Estudo do CNJ revela que maioria dos jovens portugueses não tem rendimento para viver autonomamente

São da geração mais qualificada de sempre, mas os jovens portugueses enfrentam bloqueios estruturais sem precedentes para alcançar autonomia e construir o seu futuro. Esta é uma das conclusões do estudo “ID Jovem – Juventude em Números”, promovido pelo Conselho Nacional de Juventude, que envolveu três mil jovens portugueses.
Sessenta e nove por cento dos jovens portugueses afirmam que o seu rendimento não permite viver de forma autónoma. Mais de um terço ganha menos que o salário mínimo nacional, e apenas 36% têm contrato efetivo, ou seja, as qualificações académicas não se traduzem em salários dignos nem em estabilidade profissional.
Oitenta e dois por cento dos jovens ainda vivem com os pais ou familiares. Os custos elevados das casas e a insegurança laboral transformaram a saída de casa num “sonho adiado”. Mesmo os que trabalham não conseguem pagar renda.
Na saúde, os jovens falam de um SNS lento e saturado, onde o acesso a apoio psicológico é praticamente impossível. A terapia privada é cara, e no público os tempos de espera são incomportáveis.
Jovens sentem-se afastados de um sistema político que não fala sobre os seus problemas
Os jovens valorizam a democracia e reconhecem a importância do voto, mas sentem-se afastados de um sistema político que não fala para eles nem sobre os seus problemas.

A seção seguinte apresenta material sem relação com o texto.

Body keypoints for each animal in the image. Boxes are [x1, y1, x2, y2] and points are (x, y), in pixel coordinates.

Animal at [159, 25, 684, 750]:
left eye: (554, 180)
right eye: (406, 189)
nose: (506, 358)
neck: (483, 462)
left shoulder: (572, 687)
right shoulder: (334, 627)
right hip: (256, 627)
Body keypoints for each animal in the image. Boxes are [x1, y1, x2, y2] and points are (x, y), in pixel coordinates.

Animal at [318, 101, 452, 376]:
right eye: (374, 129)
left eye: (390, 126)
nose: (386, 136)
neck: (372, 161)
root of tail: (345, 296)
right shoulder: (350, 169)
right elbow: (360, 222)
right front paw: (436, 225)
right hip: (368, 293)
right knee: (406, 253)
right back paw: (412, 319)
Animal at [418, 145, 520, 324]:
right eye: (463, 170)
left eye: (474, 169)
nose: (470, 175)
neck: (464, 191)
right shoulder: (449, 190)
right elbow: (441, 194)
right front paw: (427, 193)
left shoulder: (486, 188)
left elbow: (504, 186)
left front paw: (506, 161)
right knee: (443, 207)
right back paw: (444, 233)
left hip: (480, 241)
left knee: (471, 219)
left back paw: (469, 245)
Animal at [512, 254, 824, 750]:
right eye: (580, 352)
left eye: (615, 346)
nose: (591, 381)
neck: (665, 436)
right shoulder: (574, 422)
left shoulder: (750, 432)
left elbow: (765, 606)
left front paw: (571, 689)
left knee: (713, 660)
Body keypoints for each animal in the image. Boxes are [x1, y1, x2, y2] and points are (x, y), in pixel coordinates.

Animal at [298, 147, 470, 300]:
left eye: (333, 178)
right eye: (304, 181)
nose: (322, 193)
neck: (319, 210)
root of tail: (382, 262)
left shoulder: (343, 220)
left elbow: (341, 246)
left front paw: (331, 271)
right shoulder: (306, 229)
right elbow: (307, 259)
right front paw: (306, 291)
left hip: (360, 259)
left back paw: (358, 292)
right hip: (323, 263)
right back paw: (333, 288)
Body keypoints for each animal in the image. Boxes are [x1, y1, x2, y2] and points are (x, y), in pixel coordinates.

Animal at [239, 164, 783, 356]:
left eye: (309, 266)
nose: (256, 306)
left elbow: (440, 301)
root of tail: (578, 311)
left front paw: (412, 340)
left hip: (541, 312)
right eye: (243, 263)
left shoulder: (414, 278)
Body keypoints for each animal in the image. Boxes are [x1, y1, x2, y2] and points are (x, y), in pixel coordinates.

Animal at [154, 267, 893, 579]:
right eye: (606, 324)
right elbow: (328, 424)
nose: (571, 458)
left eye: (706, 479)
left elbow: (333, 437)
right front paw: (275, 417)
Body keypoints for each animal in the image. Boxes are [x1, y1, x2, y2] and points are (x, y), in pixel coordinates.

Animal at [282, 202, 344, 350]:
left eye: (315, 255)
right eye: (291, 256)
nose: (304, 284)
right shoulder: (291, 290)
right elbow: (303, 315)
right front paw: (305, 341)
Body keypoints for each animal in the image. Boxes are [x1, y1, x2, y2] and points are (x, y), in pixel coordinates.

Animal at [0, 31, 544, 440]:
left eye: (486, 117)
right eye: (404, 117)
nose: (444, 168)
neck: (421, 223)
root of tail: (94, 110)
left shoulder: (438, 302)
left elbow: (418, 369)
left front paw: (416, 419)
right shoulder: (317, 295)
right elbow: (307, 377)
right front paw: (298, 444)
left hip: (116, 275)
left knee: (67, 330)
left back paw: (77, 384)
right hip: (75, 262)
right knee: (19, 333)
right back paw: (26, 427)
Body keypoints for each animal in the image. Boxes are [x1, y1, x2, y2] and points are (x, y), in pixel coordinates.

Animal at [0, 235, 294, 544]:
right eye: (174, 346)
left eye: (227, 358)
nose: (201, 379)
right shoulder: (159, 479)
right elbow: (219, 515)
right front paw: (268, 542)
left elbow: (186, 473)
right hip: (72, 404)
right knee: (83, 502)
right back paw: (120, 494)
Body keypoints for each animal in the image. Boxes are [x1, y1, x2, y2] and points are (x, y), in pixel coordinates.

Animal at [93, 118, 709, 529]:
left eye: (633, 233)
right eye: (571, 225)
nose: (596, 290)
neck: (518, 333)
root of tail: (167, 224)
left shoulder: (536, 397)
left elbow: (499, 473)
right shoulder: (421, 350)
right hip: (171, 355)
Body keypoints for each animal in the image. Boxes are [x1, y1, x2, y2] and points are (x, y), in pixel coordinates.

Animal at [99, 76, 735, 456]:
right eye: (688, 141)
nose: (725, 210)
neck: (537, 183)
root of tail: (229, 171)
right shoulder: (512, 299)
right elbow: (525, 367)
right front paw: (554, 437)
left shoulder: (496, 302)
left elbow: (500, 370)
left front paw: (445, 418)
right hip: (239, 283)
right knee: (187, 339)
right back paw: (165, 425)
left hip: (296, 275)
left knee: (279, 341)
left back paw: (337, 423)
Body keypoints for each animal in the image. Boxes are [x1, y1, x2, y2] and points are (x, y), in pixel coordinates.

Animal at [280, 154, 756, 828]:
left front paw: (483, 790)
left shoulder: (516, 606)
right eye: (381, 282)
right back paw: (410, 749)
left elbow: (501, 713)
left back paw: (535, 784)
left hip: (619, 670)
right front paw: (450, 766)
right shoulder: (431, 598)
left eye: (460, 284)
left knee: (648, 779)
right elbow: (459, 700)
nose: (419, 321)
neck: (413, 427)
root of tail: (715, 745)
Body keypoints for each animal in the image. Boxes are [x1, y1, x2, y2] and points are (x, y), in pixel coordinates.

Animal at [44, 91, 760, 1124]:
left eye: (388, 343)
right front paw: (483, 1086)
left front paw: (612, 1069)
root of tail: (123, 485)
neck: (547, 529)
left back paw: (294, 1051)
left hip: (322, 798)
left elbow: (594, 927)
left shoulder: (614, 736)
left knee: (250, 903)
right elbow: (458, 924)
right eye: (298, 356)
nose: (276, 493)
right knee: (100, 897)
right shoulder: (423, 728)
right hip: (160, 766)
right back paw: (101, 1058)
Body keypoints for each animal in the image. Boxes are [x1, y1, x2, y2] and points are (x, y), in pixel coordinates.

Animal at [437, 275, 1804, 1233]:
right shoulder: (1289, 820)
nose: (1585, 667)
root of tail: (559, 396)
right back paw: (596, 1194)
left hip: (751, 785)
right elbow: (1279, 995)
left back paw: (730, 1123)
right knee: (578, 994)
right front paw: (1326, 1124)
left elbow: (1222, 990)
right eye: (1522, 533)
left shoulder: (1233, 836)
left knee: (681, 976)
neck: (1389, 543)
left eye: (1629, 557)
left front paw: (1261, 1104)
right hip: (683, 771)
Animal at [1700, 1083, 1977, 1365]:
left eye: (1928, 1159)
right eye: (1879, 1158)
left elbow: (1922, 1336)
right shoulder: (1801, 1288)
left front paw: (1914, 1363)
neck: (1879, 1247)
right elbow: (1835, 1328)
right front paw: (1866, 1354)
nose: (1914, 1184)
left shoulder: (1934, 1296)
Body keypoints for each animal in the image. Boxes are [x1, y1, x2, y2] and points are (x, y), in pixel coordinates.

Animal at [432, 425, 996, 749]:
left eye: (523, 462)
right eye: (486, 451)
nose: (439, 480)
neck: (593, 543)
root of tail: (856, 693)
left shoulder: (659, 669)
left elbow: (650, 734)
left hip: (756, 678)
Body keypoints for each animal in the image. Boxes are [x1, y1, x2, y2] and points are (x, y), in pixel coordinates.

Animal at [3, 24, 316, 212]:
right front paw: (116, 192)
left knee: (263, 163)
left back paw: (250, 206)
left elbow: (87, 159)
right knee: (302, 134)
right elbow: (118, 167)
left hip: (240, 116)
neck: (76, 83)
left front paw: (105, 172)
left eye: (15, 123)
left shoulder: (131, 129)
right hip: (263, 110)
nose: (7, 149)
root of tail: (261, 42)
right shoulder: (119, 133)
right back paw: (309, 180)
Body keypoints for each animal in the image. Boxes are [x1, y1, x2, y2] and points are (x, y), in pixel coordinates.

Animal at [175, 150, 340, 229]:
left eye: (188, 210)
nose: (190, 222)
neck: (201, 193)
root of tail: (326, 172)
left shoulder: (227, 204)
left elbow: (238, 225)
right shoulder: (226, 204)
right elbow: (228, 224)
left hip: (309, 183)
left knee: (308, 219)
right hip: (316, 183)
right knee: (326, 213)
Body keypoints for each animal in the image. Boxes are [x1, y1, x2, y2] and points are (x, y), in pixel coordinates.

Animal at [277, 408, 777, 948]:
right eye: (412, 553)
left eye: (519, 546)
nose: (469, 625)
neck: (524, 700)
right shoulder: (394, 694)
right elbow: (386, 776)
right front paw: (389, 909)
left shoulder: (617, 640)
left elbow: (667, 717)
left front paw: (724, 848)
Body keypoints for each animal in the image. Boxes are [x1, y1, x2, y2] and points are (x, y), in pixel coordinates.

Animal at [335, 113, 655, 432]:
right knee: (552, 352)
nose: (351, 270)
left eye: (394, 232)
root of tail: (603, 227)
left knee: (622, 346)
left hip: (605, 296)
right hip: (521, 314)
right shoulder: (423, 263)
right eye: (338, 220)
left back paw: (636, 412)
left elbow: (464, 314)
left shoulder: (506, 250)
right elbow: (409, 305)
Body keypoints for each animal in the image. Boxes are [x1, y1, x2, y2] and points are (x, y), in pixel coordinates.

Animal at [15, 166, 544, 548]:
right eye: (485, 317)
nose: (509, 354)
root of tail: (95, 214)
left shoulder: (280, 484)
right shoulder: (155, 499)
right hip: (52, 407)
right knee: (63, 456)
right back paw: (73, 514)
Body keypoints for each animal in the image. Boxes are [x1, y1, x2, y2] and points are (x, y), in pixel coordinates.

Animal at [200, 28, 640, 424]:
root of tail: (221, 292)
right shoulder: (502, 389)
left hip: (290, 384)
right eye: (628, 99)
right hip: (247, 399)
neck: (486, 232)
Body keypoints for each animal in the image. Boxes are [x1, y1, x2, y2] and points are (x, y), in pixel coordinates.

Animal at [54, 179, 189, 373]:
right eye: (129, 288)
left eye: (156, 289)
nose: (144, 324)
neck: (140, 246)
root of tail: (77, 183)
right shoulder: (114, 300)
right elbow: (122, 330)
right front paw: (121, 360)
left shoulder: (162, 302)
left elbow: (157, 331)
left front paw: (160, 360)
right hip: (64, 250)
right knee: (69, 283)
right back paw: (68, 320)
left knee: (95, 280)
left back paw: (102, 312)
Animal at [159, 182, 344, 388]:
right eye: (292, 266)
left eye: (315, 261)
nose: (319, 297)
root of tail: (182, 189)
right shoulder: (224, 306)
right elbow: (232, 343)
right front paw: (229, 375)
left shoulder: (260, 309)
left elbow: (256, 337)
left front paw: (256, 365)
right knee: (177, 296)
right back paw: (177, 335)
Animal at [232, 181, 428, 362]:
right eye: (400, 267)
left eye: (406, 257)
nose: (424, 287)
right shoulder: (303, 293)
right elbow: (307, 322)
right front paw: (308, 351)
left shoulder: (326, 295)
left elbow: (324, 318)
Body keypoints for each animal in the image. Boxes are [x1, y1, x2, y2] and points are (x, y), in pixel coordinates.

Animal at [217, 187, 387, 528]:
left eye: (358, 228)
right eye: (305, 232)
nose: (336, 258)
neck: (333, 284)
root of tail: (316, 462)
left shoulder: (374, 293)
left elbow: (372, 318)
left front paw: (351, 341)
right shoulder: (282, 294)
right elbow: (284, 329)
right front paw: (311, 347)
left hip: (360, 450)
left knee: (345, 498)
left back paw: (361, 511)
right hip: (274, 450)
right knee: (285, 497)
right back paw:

A comunicação dos partidos é considerada institucional e distante, e a literacia política nas escolas é praticamente inexistente.
Há também um sentimento forte de que a emigração é uma obrigação, não uma escolha, sobretudo em zonas com menor diversidade económica ou onde a oferta de cursos superiores e empregos qualificados é limitada… mais de 60% dos participantes em alguns grupos focais já ponderaram sair do país por falta de oportunidades.
O estudo conclui que os jovens portugueses não pedem menos, pedem condições justas para fazer mais.
Que recomendações?
O estudo do CNJ, “ID Jovem – Juventude em Números”, recomenda uma educação mais prática. Os jovens sugerem que currículo escolar inclua competências essenciais para a autonomia, como literacia financeira (impostos, rendas, contratos e gestão de dinheiro) e literacia política e cidadania. É também recomendado o reforço de competências digitais, de pensamento crítico e de empreendedorismo.
É fundamental que os estágios sejam melhor integrados nos percursos formativos, que ofereçam melhor remuneração e que sejam vistos como uma ponte estável para o emprego, e não como uma forma de exploração.
Além disso, o estudo aponta à necessidade de as políticas públicas combaterem o estigma social de que o ensino profissional é de “menor prestígio” ou destinado a jovens com menos capacidades.
É necessário aproximar os currículos das necessidades reais do trabalho e garantir que as qualificações académicas sejam devidamente reconhecidas e valorizadas no momento da contratação e remuneração.
Jovens pedem terapia acessível e reforço de psicólogos
Ao nível da saúde, é sugerido que se reforce e promova a melhoria do SNS, através da redução dos tempos de espera e o aumento do número de médicos de família, garantindo a estabilidade na sua atribuição. É também crucial tornar mais acessíveis as consultas de especialidade, sobretudo nas zonas do interior.
Os jovens apontam ainda a necessidade de melhorar a capacidade de resposta do Serviço Nacional de Saúde (SNS) para que não dependam do setor privado e dos custos elevados que este acarreta para obterem cuidados.
As recomendações apontam ainda para a necessidade de tornar a terapia mais acessível ou gratuita e de reduzir o custo das consultas privadas. Além disso, o SNS deve reforçar o número de psicólogos, garantindo tempos de resposta aceitáveis. A este nível, deve aumentar-se o rácio de psicólogos por escola para que os serviços não estejam sobrecarregados. O foco deve ir além da orientação vocacional, abrangendo também o apoio emocional. Recomenda-se ainda a criação de espaços privados e não estigmatizantes para as consultas e a formação de docentes e psicólogos para lidar com jovens com deficiência, especialmente neurodivergentes.
Sugere-se também a implementação de campanhas e práticas que normalizem o ato de pedir ajuda, reconhecendo explicitamente a juventude como um grupo vulnerável que necessita de proteção e apoio.
O presidente do Conselho Nacional de Juventude, André Cardoso, diz que “legislar bem implica conhecer a realidade de hoje”. “Este estudo pretende ser um espelho dessa realidade, para construir políticas públicas mais justas e adequadas”, finalizou.